Aufgabe:
Übertragen Sie den folgenden Satz aus dem Auszug über Literatur zu Afghanistan ins Englische: „Mit Stereotypen arbeitet die kurze Erzählung »Fünf Tage in Bernstein« von Stephan Waldscheidt, 2007 in der Literaturzeitschrift Am Erker erschienen.“

Auszug:
###
Unter den hier vorgestellten Texten steht sein Reisebericht damit am ehesten dem Roman Hemmanns nahe, in dem Paul wortreich die Bedeutung der islamischen Kultur beteuert, Haydar dann aber doch lieber zu einem deutschen Jungen macht. Sonst fehlt das Thema; auch weil meist Afghanen überhaupt fehlen.
Bei Hemmann sind sie klischeehafte Stichwortgeber ohne jede Persönlichkeit; ganz anders weiß Willemsen, wenn’s auch mit seinem Denken manchmal hapert, die Leute, die er trifft, doch anschaulich vorzustellen. Mit Stereotypen arbeitet die kurze Erzählung »Fünf Tage in Bernstein« von Stephan Waldscheidt, 2007 in der Literaturzeitschrift Am Erker erschienen. Sie ist aus der Sicht eines 2005 in Kabul stationierten Bundeswehrsoldaten erzählt. Er verliebt sich in eine Afghanin an einem Verkaufsstand, an dem er regelmäßig auf Patrouillenfahrt vorbeikommt. Auch wegen der äußeren Umstände ist Kommunikation fast unmöglich. Desto lebhafter die Phantasie: So behauptet der Erzähler zu wissen, daß hinter Schleier oder Burka das Gesicht vieler Frauen »so üppig geschminkt war wie das einer Braut oder einer Hure« – was einen »fließenden Übergang« darstellen soll. Im folgenden Absatz jedoch korrigiert er sich: »Meine nicht ganz drei Monate in Kabul hatten genügt, mir das Denken der Männer, was Frauen angeht, zu eigen zu machen« – nämlich daß eine Frau ohne Schleier und Kopftuch »nur eine Nutte« sein könne. Es handelt sich also nicht um eine Sichtweise aus der rauhen Soldatenwelt, sondern die Gefahr, barbarische Gebräuche der Einheimischen zu übernehmen.
###
Daten:
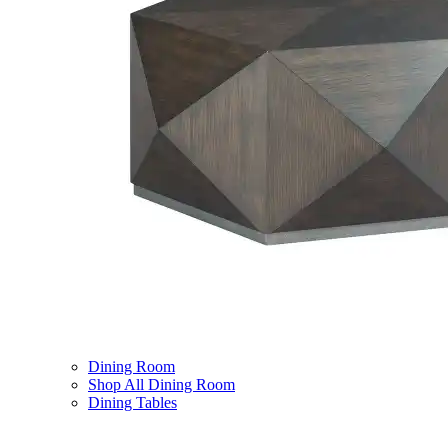
Dining Room
Shop All Dining Room
Dining Tables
###
Lösung:
The short story "Fünf Tage in Bernstein" by Stephan Waldscheidt, published in 2007 in the literary magazine Am Erker, works with stereotypes.